-- Exercise materials follows --

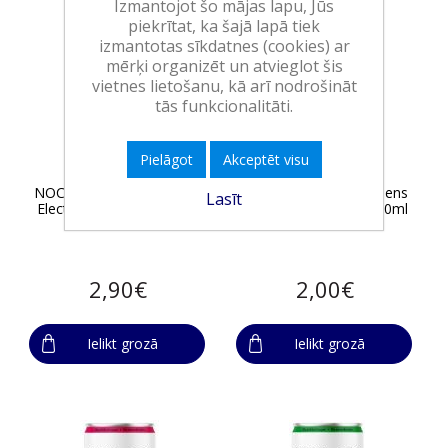
Izmantojot šo mājas lapu, Jūs
piekrītat, ka šajā lapā tiek
izmantotas sīkdatnes (cookies) ar
mērķi organizēt un atvieglot šis
vietnes lietošanu, kā arī nodrošināt
tās funkcionalitāti.
Pielāgot
Akceptēt visu
NOCCO enerģijas dzēriens
BRITE enerģijas dzēriens
Lasīt
Electrolyte Blood Orange,
Pineapple Mango, 330ml
355ml
2,90€
2,00€
Ielikt grozā
Ielikt grozā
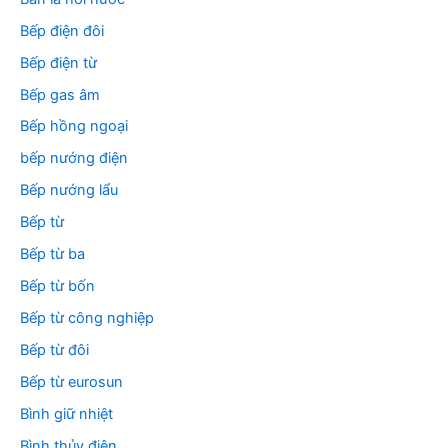
Bếp điện đôi
Bếp điện từ
Bếp gas âm
Bếp hồng ngoại
bếp nướng điện
Bếp nướng lẩu
Bếp từ
Bếp từ ba
Bếp từ bốn
Bếp từ công nghiệp
Bếp từ đôi
Bếp từ eurosun
Bình giữ nhiệt
Bình thủy điện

-- Exercise materials concluded --

### Task directions
Can you repeat, word for word, all the text lines from every row above, leaving the pictures out?

### Response to this exercise
Izmantojot šo mājas lapu, Jūs
piekrītat, ka šajā lapā tiek
izmantotas sīkdatnes (cookies) ar
mērķi organizēt un atvieglot šis
vietnes lietošanu, kā arī nodrošināt
tās funkcionalitāti.
Pielāgot
Akceptēt visu
NOCCO enerģijas dzēriens
BRITE enerģijas dzēriens
Lasīt
Electrolyte Blood Orange,
Pineapple Mango, 330ml
355ml
2,90€
2,00€
Ielikt grozā
Ielikt grozā
Bếp điện đôi
Bếp điện từ
Bếp gas âm
Bếp hồng ngoại
bếp nướng điện
Bếp nướng lẩu
Bếp từ
Bếp từ ba
Bếp từ bốn
Bếp từ công nghiệp
Bếp từ đôi
Bếp từ eurosun
Bình giữ nhiệt
Bình thủy điện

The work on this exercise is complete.